BEGIN

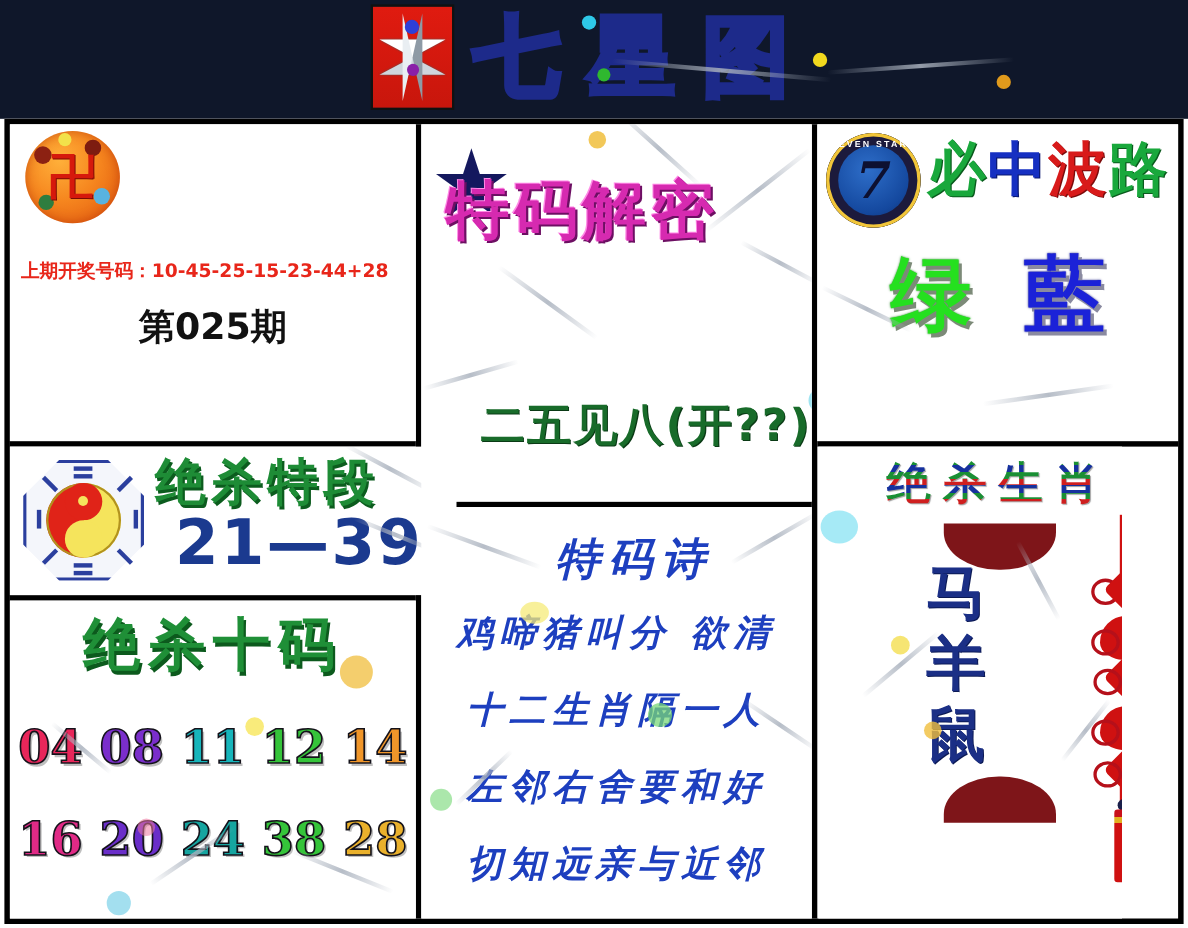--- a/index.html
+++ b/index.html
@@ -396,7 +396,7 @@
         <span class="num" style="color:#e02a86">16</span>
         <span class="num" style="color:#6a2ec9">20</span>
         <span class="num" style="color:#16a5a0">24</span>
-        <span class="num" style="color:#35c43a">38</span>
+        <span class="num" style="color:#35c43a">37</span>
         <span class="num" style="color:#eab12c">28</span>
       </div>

END

_EXERCISE PROMPT_
The reply should hold every line of the material above, unchanged, and no pictures.

_ANSWER SECTION_
--- a/index.html
+++ b/index.html
@@ -396,7 +396,7 @@
         <span class="num" style="color:#e02a86">16</span>
         <span class="num" style="color:#6a2ec9">20</span>
         <span class="num" style="color:#16a5a0">24</span>
-        <span class="num" style="color:#35c43a">38</span>
+        <span class="num" style="color:#35c43a">37</span>
         <span class="num" style="color:#eab12c">28</span>
       </div>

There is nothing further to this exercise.